U.S.’s winning mentality could prove pivotal in clash with skilled, but soft, France
- The United States women's national team has an edge over France that goes beyond the field: the mentality to win when it matters most
BELO HORIZONTE, Brazil — God bless the U.S. women’s soccer team. At a time when so many athletes use canned quotes and go out of their way to be uninteresting before a big game, this U.S. team has a group of players that has been delightfully unfiltered ahead of its Olympic group-stage showdown against France on Saturday (4 p.m. ET, NBCSN).
This is a salty group—and salty in the fun sense, not the angry sense.
Take left back Meghan Klingenberg, who said this on the press conference podium Friday about goalkeeper Hope Solo, who’s earning her 200th cap: “We know that we have somebody that’s world-class behind us if s--- hits the fan.”
Or midfielder Megan Rapinoe, who explained the U.S.’s hard-as-nails team mentality in big games by pointing to former U.S. World Cup winner Kate Markgraf, who now works for NBC: “We learned it from these guys,” Rapinoe said, imitating what she heard as a young player with the national team. “‘DON’T YOU F---ING GIVE UP!’ That’s where we learned it from.”
This U.S. team is your brash, gleefully profane cool female friend who you want to go out and have beers with. And to hear them say it, their winning mentality is what often makes a difference in games like Saturday’s, when most other things are relatively equal.
USA-France is the game of the group stage in these Olympics, and the stakes are significant. The team that wins the group should have an easier road in the knockout rounds and get the chance to play in Rio de Janeiro one round earlier in the semifinals. The team that finishes second will likely have to meet Germany in the quarterfinals.
The U.S. and France may be the two best teams in the world right now. And while the U.S. players are complimentary of France’s rise over the past five years—the French are one of two teams that have beaten the U.S. since the start of 2015—they’re also aware that France hasn’t come through when the games have mattered most. They think it’s a mentality issue.
“France is a great, talented team,” said U.S. co-captain Carli Lloyd. “They’ve done well. I think the thing with our team is we can have the extra edge, and I think that’s a mentality. When we put teams on their heels, when we intimidate teams and we bring that mentality, it frustrates teams. It puts them off their game. With France they have all the talent in the world to go all the way, but I think the intimidation factor and the mentality is what we have over many of these teams. We’re able to get the job done.”
Lloyd didn’t say it, but I will: France has a reputation for being highly skilled and athletic but kind of soft, Les Bleues as Le Charmin. That rep only intensified when the French outplayed Germany in last year’s World Cup quarterfinals but still lost.

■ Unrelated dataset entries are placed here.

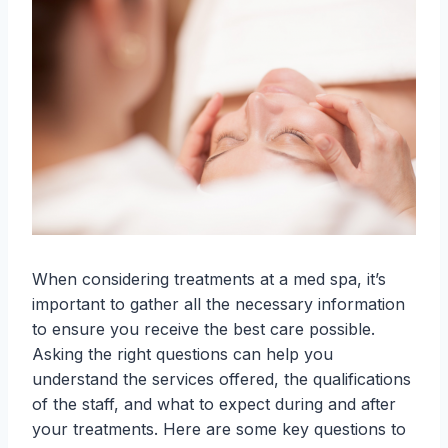
When considering treatments at a med spa, it’s
important to gather all the necessary information
to ensure you receive the best care possible.
Asking the right questions can help you
understand the services offered, the qualifications
of the staff, and what to expect during and after
your treatments. Here are some key questions to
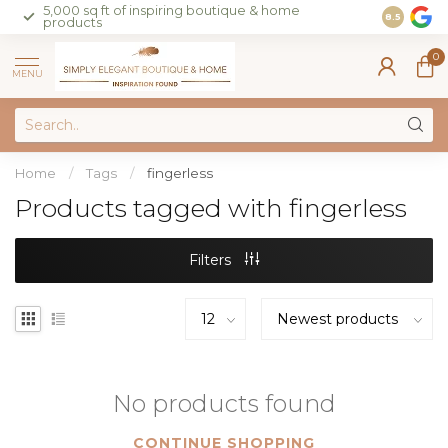
5,000 sq ft of inspiring boutique & home
Join our 
8.5
products
on sales 
0
MENU
Home
/
Tags
/
fingerless
Products tagged with fingerless
Filters
No products found
CONTINUE SHOPPING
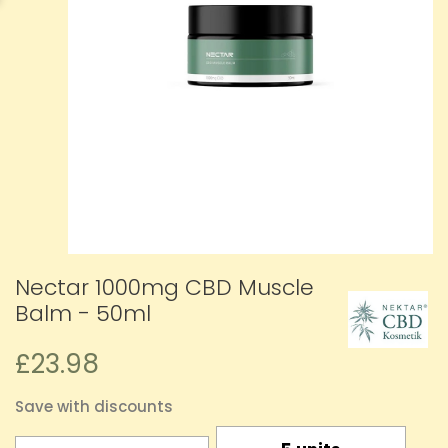
Nectar 1000mg CBD Muscle
Balm - 50ml
£23.98
Save with discounts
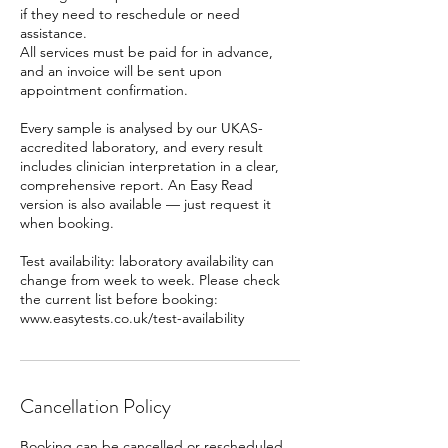
if they need to reschedule or need
assistance.
All services must be paid for in advance,
and an invoice will be sent upon
appointment confirmation.
Every sample is analysed by our UKAS-
accredited laboratory, and every result
includes clinician interpretation in a clear,
comprehensive report. An Easy Read
version is also available — just request it
when booking.
Test availability: laboratory availability can
change from week to week. Please check
the current list before booking:
www.easytests.co.uk/test-availability
Cancellation Policy
Booking can be cancelled or rescheduled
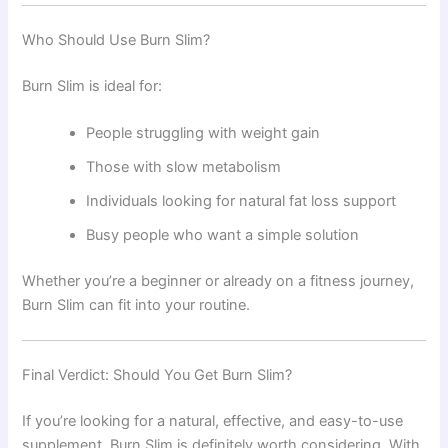
Who Should Use Burn Slim?
Burn Slim is ideal for:
People struggling with weight gain
Those with slow metabolism
Individuals looking for natural fat loss support
Busy people who want a simple solution
Whether you’re a beginner or already on a fitness journey,
Burn Slim can fit into your routine.
Final Verdict: Should You Get Burn Slim?
If you’re looking for a natural, effective, and easy-to-use
supplement, Burn Slim is definitely worth considering. With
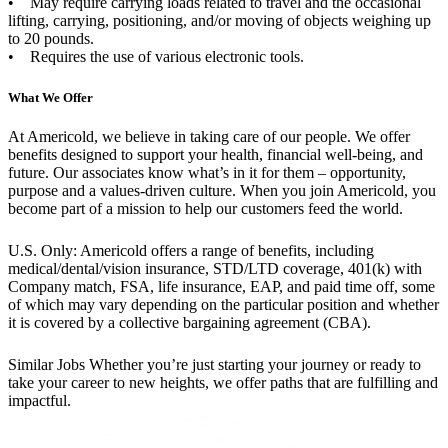
• May require carrying loads related to travel and the occasional
lifting, carrying, positioning, and/or moving of objects weighing up
to 20 pounds.
• Requires the use of various electronic tools.
What We Offer
At Americold, we believe in taking care of our people. We offer
benefits designed to support your health, financial well-being, and
future. Our associates know what’s in it for them – opportunity,
purpose and a values-driven culture. When you join Americold, you
become part of a mission to help our customers feed the world.
U.S. Only: Americold offers a range of benefits, including
medical/dental/vision insurance, STD/LTD coverage, 401(k) with
Company match, FSA, life insurance, EAP, and paid time off, some
of which may vary depending on the particular position and whether
it is covered by a collective bargaining agreement (CBA).
Similar Jobs
Whether you’re just starting your journey or ready to
take your career to new heights, we offer paths that are fulfilling and
impactful.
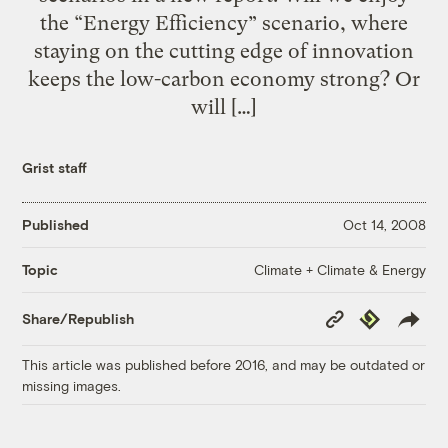
the “Energy Efficiency” scenario, where
staying on the cutting edge of innovation
keeps the low-carbon economy strong? Or
will […]
Grist staff
Published
Oct 14, 2008
Climate + Climate & Energy
Topic
Copy
Republish
Share/Republish
Link
This article was published before 2016, and may be outdated or
missing images.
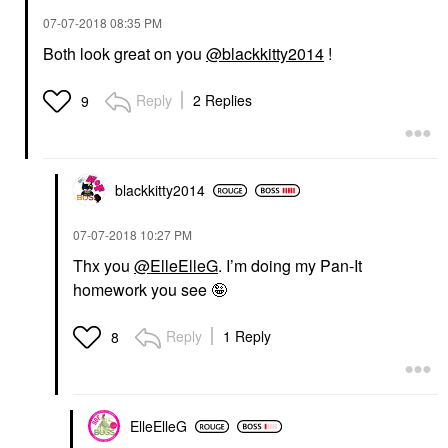
‎07-07-2018
08:35 PM
Both look great on you
@blackkitty2014
!
Reply
2 Replies
9
blackkitty2014
‎07-07-2018
10:27 PM
Thx you
@ElleElleG
. I’m doing my Pan-It
homework you see 🤪
Reply
1 Reply
8
ElleElleG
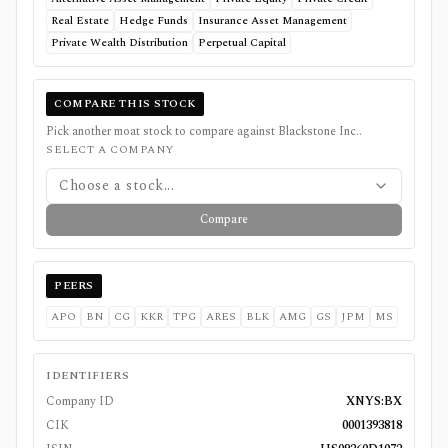
Real Estate
Hedge Funds
Insurance Asset Management
Private Wealth Distribution
Perpetual Capital
COMPARE THIS STOCK
Pick another moat stock to compare against
Blackstone Inc.
.
SELECT A COMPANY
Choose a stock...
Compare
PEERS
APO
BN
CG
KKR
TPG
ARES
BLK
AMG
GS
JPM
MS
IDENTIFIERS
Company ID
XNYS:BX
CIK
0001393818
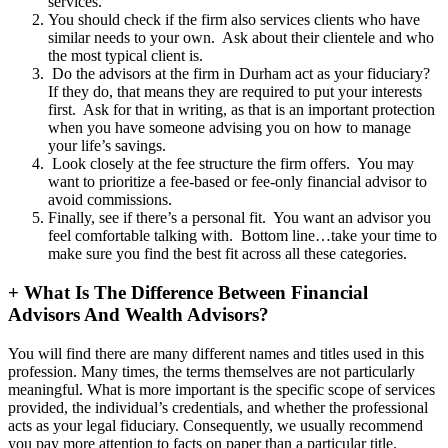
services.
You should check if the firm also services clients who have
similar needs to your own. Ask about their clientele and who
the most typical client is.
Do the advisors at the firm in Durham act as your fiduciary?
If they do, that means they are required to put your interests
first. Ask for that in writing, as that is an important protection
when you have someone advising you on how to manage
your life’s savings.
Look closely at the fee structure the firm offers. You may
want to prioritize a fee-based or fee-only financial advisor to
avoid commissions.
Finally, see if there’s a personal fit. You want an advisor you
feel comfortable talking with. Bottom line…take your time to
make sure you find the best fit across all these categories.
+
What Is The Difference Between Financial
Advisors And Wealth Advisors?
You will find there are many different names and titles used in this
profession. Many times, the terms themselves are not particularly
meaningful. What is more important is the specific scope of services
provided, the individual’s credentials, and whether the professional
acts as your legal fiduciary. Consequently, we usually recommend
you pay more attention to facts on paper than a particular title.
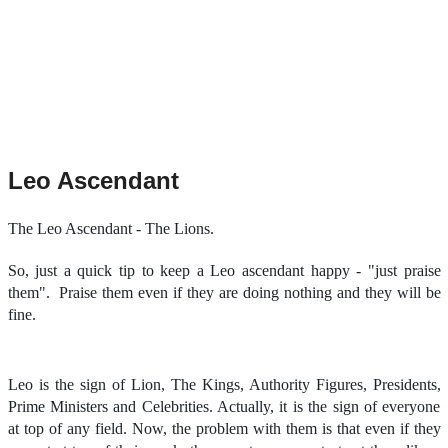
Leo Ascendant
The Leo Ascendant - The Lions.
So, just a quick tip to keep a Leo ascendant happy - "just praise
them".
Praise them even if they are doing nothing and they will be
fine.
Leo is the sign of Lion, The Kings, Authority Figures, Presidents,
Prime Ministers and Celebrities. Actually, it is the sign of everyone
at top of any field. Now, the problem with them is that even if they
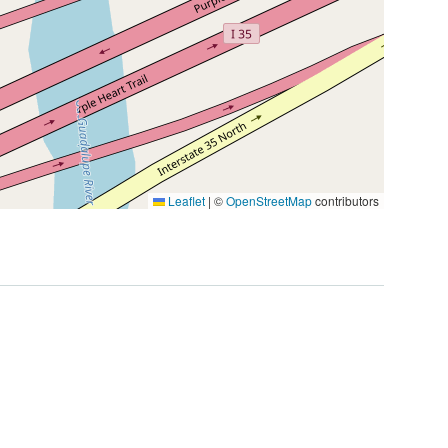
Leaflet
|
©
OpenStreetMap
contributors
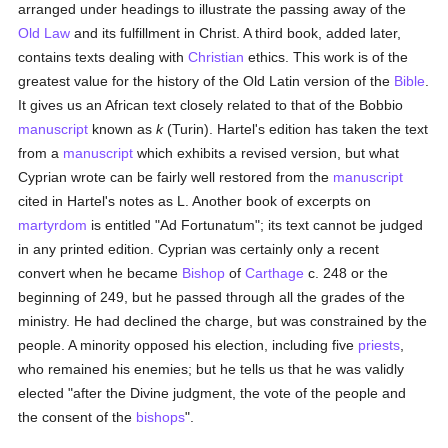
arranged under headings to illustrate the passing away of the
Old Law
and its fulfillment in Christ. A third book, added later,
contains texts dealing with
Christian
ethics. This work is of the
greatest value for the history of the Old Latin version of the
Bible
.
It gives us an African text closely related to that of the Bobbio
manuscript
known as
k
(Turin). Hartel's edition has taken the text
from a
manuscript
which exhibits a revised version, but what
Cyprian wrote can be fairly well restored from the
manuscript
cited in Hartel's notes as L. Another book of excerpts on
martyrdom
is entitled "Ad Fortunatum"; its text cannot be judged
in any printed edition. Cyprian was certainly only a recent
convert when he became
Bishop
of
Carthage
c. 248 or the
beginning of 249, but he passed through all the grades of the
ministry. He had declined the charge, but was constrained by the
people. A minority opposed his election, including five
priests
,
who remained his enemies; but he tells us that he was validly
elected "after the Divine judgment, the vote of the people and
the consent of the
bishops
".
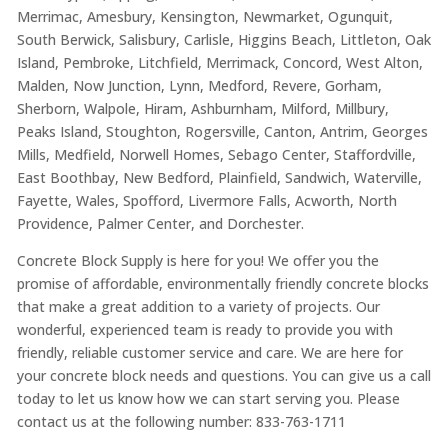
Merrimac, Amesbury, Kensington, Newmarket, Ogunquit,
South Berwick, Salisbury, Carlisle, Higgins Beach, Littleton, Oak
Island, Pembroke, Litchfield, Merrimack, Concord, West Alton,
Malden, Now Junction, Lynn, Medford, Revere, Gorham,
Sherborn, Walpole, Hiram, Ashburnham, Milford, Millbury,
Peaks Island, Stoughton, Rogersville, Canton, Antrim, Georges
Mills, Medfield, Norwell Homes, Sebago Center, Staffordville,
East Boothbay, New Bedford, Plainfield, Sandwich, Waterville,
Fayette, Wales, Spofford, Livermore Falls, Acworth, North
Providence, Palmer Center, and Dorchester.
Concrete Block Supply is here for you! We offer you the
promise of affordable, environmentally friendly concrete blocks
that make a great addition to a variety of projects. Our
wonderful, experienced team is ready to provide you with
friendly, reliable customer service and care. We are here for
your concrete block needs and questions. You can give us a call
today to let us know how we can start serving you. Please
contact us at the following number: 833-763-1711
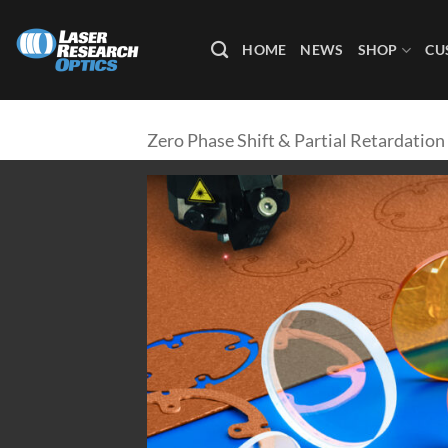
Skip
to
HOME
NEWS
SHOP
CU
content
Zero Phase Shift & Partial Retardation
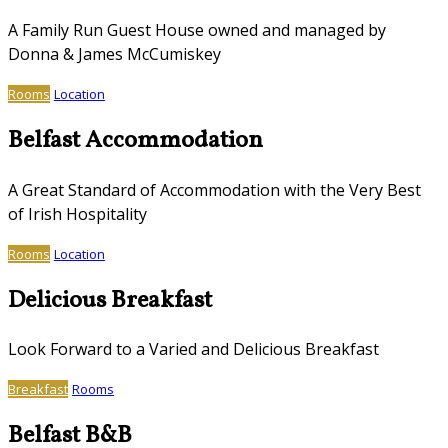
A Family Run Guest House owned and managed by
Donna & James McCumiskey
Rooms
Location
Belfast Accommodation
A Great Standard of Accommodation with the Very Best
of Irish Hospitality
Rooms
Location
Delicious Breakfast
Look Forward to a Varied and Delicious Breakfast
Breakfast
Rooms
Belfast B&B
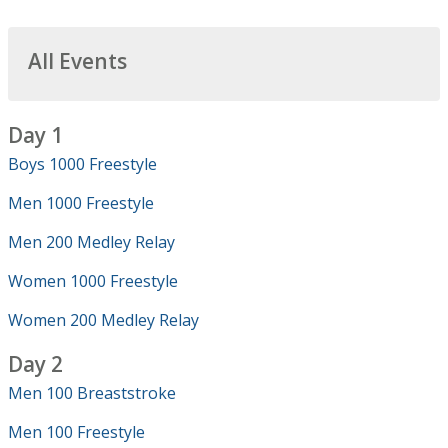
All Events
Day 1
Boys 1000 Freestyle
Men 1000 Freestyle
Men 200 Medley Relay
Women 1000 Freestyle
Women 200 Medley Relay
Day 2
Men 100 Breaststroke
Men 100 Freestyle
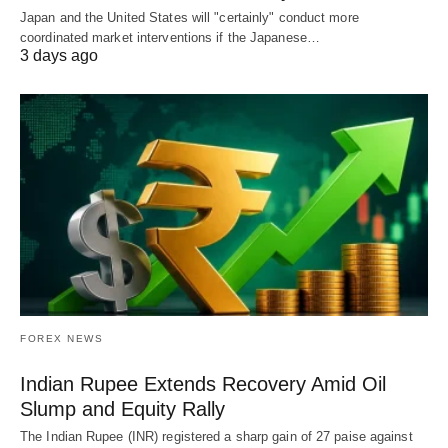
Japan and the United States will "certainly" conduct more
coordinated market interventions if the Japanese…
3 days ago
FOREX NEWS
Indian Rupee Extends Recovery Amid Oil
Slump and Equity Rally
The Indian Rupee (INR) registered a sharp gain of 27 paise against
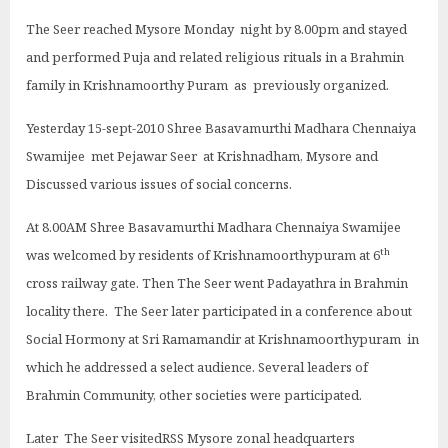
The Seer reached Mysore Monday night by 8.00pm and stayed
and performed Puja and related religious rituals in a Brahmin
family in Krishnamoorthy Puram as previously organized.
Yesterday 15-sept-2010 Shree Basavamurthi Madhara Chennaiya
Swamijee met Pejawar Seer at Krishnadham, Mysore and
Discussed various issues of social concerns.
At 8.00AM Shree Basavamurthi Madhara Chennaiya Swamijee
th
was welcomed by residents of Krishnamoorthypuram at 6
cross railway gate. Then The Seer went Padayathra in Brahmin
locality there. The Seer later participated in a conference about
Social Hormony at Sri Ramamandir at Krishnamoorthypuram in
which he addressed a select audience. Several leaders of
Brahmin Community, other societies were participated.
Later The Seer visitedRSS Mysore zonal headquarters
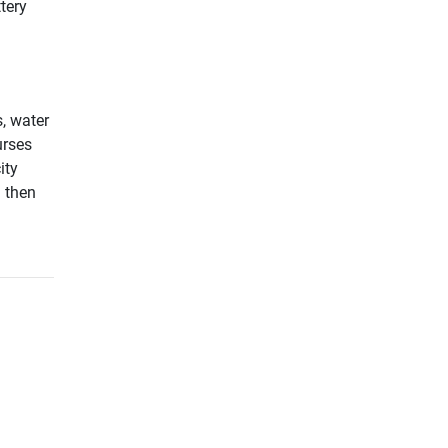
tery
, water
urses
ity
d then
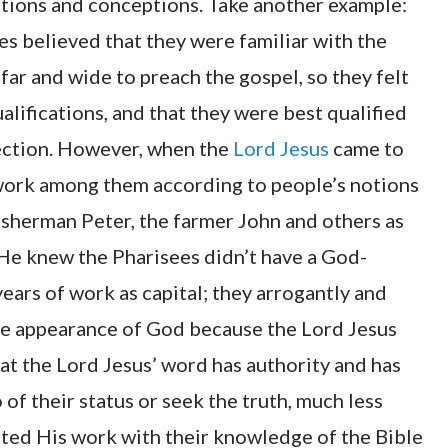
ations and conceptions. Take another example:
es believed that they were familiar with the
far and wide to preach the gospel, so they felt
lifications, and that they were best qualified
ection. However, when the
Lord Jesus
came to
 work among them according to people’s notions
isherman Peter, the farmer John and others as
 He knew the Pharisees didn’t have a God-
ears of work as capital; they arrogantly and
he appearance of God because the Lord Jesus
at the Lord Jesus’ word has authority and has
 of their status or seek the truth, much less
ted His work with their knowledge of the Bible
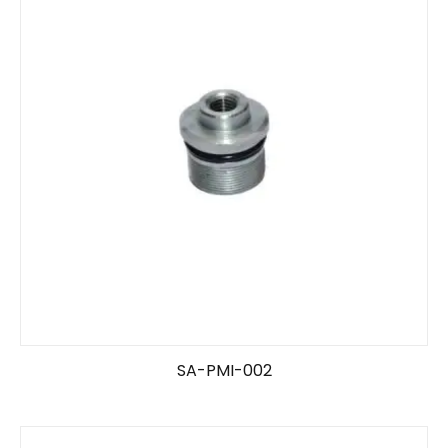
SA-PMI-002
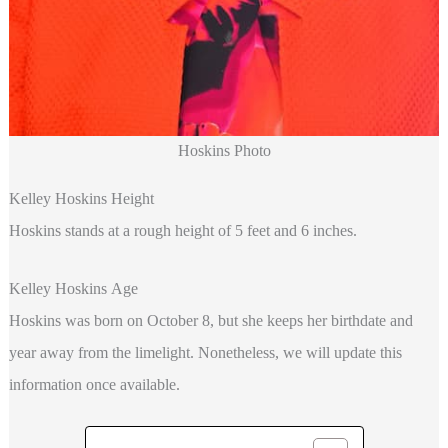
Hoskins Photo
Kelley Hoskins Height
Hoskins
stands at a rough height of 5 feet and 6 inches.
Kelley Hoskins Age
Hoskins was born on October 8, but she keeps her birthdate and
year away from the limelight. Nonetheless, we will update this
information once available.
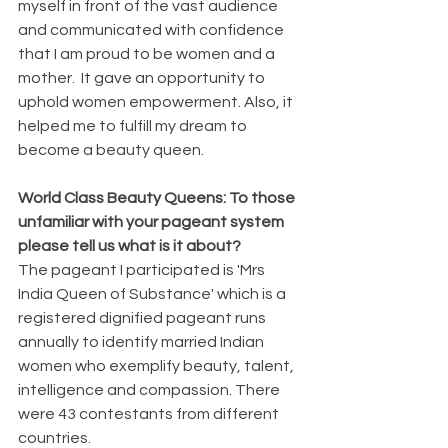
myself in front of the vast audience 
and communicated with confidence 
that I am proud to be women and a 
mother.  It gave an opportunity to 
uphold women empowerment. Also, it 
helped me to fulfill my dream to 
become a beauty queen.
World Class Beauty Queens: To those 
unfamiliar with your pageant system 
please tell us what is it about?
The pageant I participated is 'Mrs 
India Queen of Substance' which is a 
registered dignified pageant runs 
annually to identify married Indian 
women who exemplify beauty, talent, 
intelligence and compassion. There 
were 43 contestants from different 
countries.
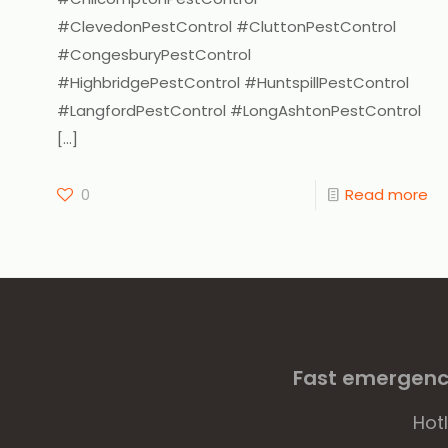
#ClevedonPestControl #CluttonPestControl
#CongesburyPestControl
#HighbridgePestControl #HuntspillPestControl
#LangfordPestControl #LongAshtonPestControl
[…]
0
Read more
Fast emergency
Hot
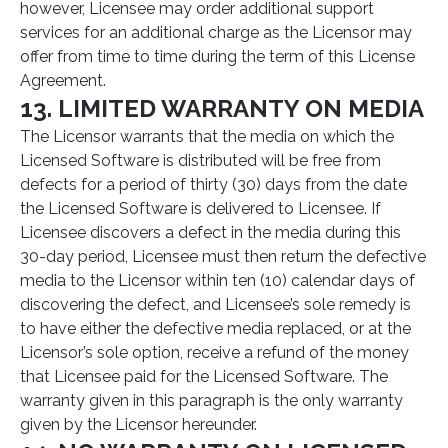
however, Licensee may order additional support
services for an additional charge as the Licensor may
offer from time to time during the term of this License
Agreement.
13. LIMITED WARRANTY ON MEDIA
The Licensor warrants that the media on which the
Licensed Software is distributed will be free from
defects for a period of thirty (30) days from the date
the Licensed Software is delivered to Licensee. If
Licensee discovers a defect in the media during this
30-day period, Licensee must then return the defective
media to the Licensor within ten (10) calendar days of
discovering the defect, and Licensee’s sole remedy is
to have either the defective media replaced, or at the
Licensor’s sole option, receive a refund of the money
that Licensee paid for the Licensed Software. The
warranty given in this paragraph is the only warranty
given by the Licensor hereunder.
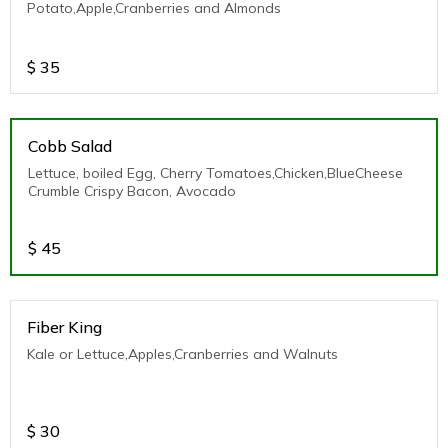
Potato,Apple,Cranberries and Almonds
$
35
Cobb Salad
Lettuce, boiled Egg, Cherry Tomatoes,Chicken,BlueCheese
Crumble Crispy Bacon, Avocado
$
45
Fiber King
Kale or Lettuce,Apples,Cranberries and Walnuts
$
30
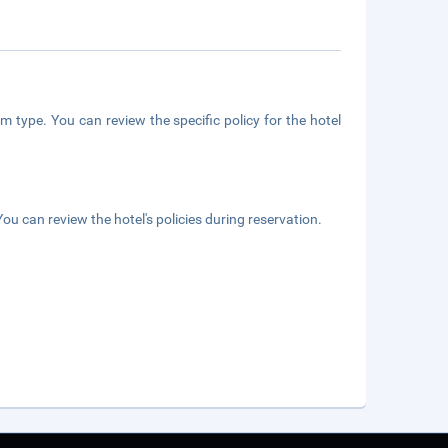
m type. You can review the specific policy for the hotel
ou can review the hotel's policies during reservation.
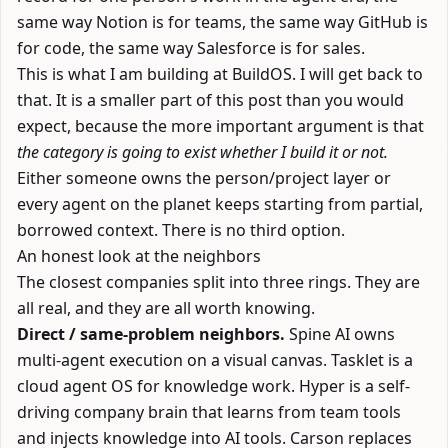
same way Notion is for teams, the same way GitHub is
for code, the same way Salesforce is for sales.
This is what I am building at
BuildOS
. I will get back to
that. It is a smaller part of this post than you would
expect, because the more important argument is that
the category is going to exist whether I build it or not.
Either someone owns the person/project layer or
every agent on the planet keeps starting from partial,
borrowed context. There is no third option.
An honest look at the neighbors
The closest companies split into three rings. They are
all real, and they are all worth knowing.
Direct / same-problem neighbors.
Spine AI
owns
multi-agent execution on a visual canvas.
Tasklet
is a
cloud agent OS for knowledge work.
Hyper
is a self-
driving company brain that learns from team tools
and injects knowledge into AI tools.
Carson
replaces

That said, France brings a lot to the table on Saturday, particularly in the attack. When asked to describe the French threat, U.S. co-captain Becky Sauerbrunn said: “Fluidity. They’ve got a lot of different tools and a lot of different ways they can attack. And they have special players. You look at [Eugenie] Le Sommer. She’s able to get in behind, she’s able to combine in front. You always have to be aware of her. They’ve got speed and technique, and they’re smart. It’s tough to play against.”
One area to look at in particular on Saturday will be what happens when the U.S. pushes forward, but France wins the ball. The U.S.’s fullbacks, Klingenberg and Kelley O’Hara, have started moving forward more than ever in the past year, adding a new dimension to the U.S. attack. But France’s speed on the counterattack could put lots of pressure on U.S. centerbacks Sauerbrunn and Julie Johnston, as well as the covering defensive midfielder (likely Allie Long or Lindsey Horan).
That push and pull could be key in the game.
“If you look at the women’s game as a whole, you can see an evolution in the way that outside backs play,” said Klingenberg. “They’re not a position that stays back and are just ball-winners anymore. They create, they get forward, they get into really good positions for final balls. And I think that’s what our team has been trending toward. That’s the way we want to play.”
Noted U.S. coach Jill Ellis, “[Klingenberg] is almost the prototype outside back. They’ve got to have good feet and be able to play both sides of the ball. I think the great thing now about Meghan is she can play with inside/outside space, she likes to get forward, she’s good in the final third and she even scored some goals. Ultimately, the job is to defend, and she does that well. I think for us it’s getting players that are confident on the ball, period.”
There’s a lot on the line in this game, and a tie probably won’t help the U.S. much, considering France beat Colombia 4–0 in its opening game. A win is what matters here. In the group-stage game that everyone has been pointing toward, it’ll be fun to have an old-fashioned throwdown.